In Stoney Creek Woolen Co. v. Smalley, 111 Mich. 321 (69 N. W. 722), it was held that the rule of caveat emptor does not apply to such representations, and we deem this to be the better rule. McDonald v. Smith, 139 Mich. 211 (102 N. W. 668); Van Epps v. Harrison, 5 Hill (N. Y.), 63 (40 Am. Dec. 314); Fairchild v. McMahon, 139 N. Y. 290 (34 N. E. 779, 36 Am. St. Rep. 701).

The verdict of the jury establishes gross fraud practiced by defendant, both upon the plaintiff and the owner of the property. The plaintiff was a color miser, residing in Chicago, wholly ignorant of the value of farm lands, and unable to form any rational estimate of such value by inspection. Knowing these facts and relying upon them to enable him to carry out his fraudulent scheme, defendant stated, in reply to plaintiff’s question if the farm could not be bought cheaper, the representations hereinbefore quoted, contending that he had induced the owner to reduce the price to a point where it was a bargain, and the very lowest price the owner would .accept. He also induced the plaintiff to believe that the $300 secured by the mortgage was for the benefit of the owner.

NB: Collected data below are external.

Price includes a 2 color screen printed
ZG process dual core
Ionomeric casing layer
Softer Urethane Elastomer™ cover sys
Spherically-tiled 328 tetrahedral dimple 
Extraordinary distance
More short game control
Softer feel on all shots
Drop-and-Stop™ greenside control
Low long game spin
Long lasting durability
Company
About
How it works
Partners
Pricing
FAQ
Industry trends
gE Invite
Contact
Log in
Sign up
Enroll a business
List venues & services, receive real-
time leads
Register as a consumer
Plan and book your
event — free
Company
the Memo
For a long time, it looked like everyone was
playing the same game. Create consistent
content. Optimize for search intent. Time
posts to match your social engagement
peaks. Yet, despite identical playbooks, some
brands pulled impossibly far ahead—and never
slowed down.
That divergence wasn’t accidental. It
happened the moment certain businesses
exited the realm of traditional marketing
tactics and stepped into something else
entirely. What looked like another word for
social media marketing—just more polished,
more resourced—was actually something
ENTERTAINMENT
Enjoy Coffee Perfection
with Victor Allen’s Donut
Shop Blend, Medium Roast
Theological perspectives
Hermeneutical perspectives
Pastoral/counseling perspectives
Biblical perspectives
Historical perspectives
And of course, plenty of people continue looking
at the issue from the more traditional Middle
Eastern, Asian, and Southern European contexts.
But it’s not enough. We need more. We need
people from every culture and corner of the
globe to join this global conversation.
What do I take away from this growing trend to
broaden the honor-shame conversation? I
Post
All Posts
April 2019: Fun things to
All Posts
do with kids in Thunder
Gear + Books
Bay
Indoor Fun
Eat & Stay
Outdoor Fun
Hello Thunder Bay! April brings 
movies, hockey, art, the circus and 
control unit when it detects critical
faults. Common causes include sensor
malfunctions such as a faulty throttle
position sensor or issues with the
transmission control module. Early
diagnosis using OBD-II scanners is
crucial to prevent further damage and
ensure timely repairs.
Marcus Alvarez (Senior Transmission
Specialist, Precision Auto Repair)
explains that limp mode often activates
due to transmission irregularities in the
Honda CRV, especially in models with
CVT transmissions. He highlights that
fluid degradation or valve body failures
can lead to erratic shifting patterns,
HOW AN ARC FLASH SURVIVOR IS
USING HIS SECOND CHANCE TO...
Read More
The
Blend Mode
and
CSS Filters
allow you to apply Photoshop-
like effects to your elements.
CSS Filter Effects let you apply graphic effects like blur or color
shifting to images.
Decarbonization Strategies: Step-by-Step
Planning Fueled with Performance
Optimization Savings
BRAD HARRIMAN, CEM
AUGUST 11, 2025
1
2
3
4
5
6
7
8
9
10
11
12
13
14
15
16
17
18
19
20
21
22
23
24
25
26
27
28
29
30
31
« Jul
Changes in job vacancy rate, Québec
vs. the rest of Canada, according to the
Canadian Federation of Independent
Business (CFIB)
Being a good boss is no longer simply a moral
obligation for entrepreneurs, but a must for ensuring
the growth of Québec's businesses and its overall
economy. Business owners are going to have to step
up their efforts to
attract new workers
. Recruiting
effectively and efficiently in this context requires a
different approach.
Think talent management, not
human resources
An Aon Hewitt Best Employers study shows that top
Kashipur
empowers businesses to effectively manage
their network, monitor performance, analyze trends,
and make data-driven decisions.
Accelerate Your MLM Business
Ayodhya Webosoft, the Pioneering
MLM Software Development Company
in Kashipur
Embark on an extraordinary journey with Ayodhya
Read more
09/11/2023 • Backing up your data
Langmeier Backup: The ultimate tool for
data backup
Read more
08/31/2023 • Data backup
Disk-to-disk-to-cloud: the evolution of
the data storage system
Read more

The representations by defendant were not mere statements of opinion as to the value of the property, but were -statements of facts within his own knowledge and unknown to plaintiff, which were intended to, and did, influence him in making the purchase, and upon which he had a right to rely.

We agree with the conclusion of the Kentucky court of appeals that plaintiff made out a case of fraud and deceit, for which he was entitled to maintain an action of assumpsit under our statute. 3 Comp. Laws, § 10421. First Nat. Bank of Ovid v. Steel, 136 Mich. 588 (99 N. W. 786).

We find no reversible errors in the record, and the judgment is affirmed.

Hooker, Moore, McAlvay, and Brooke, JJ., concurred.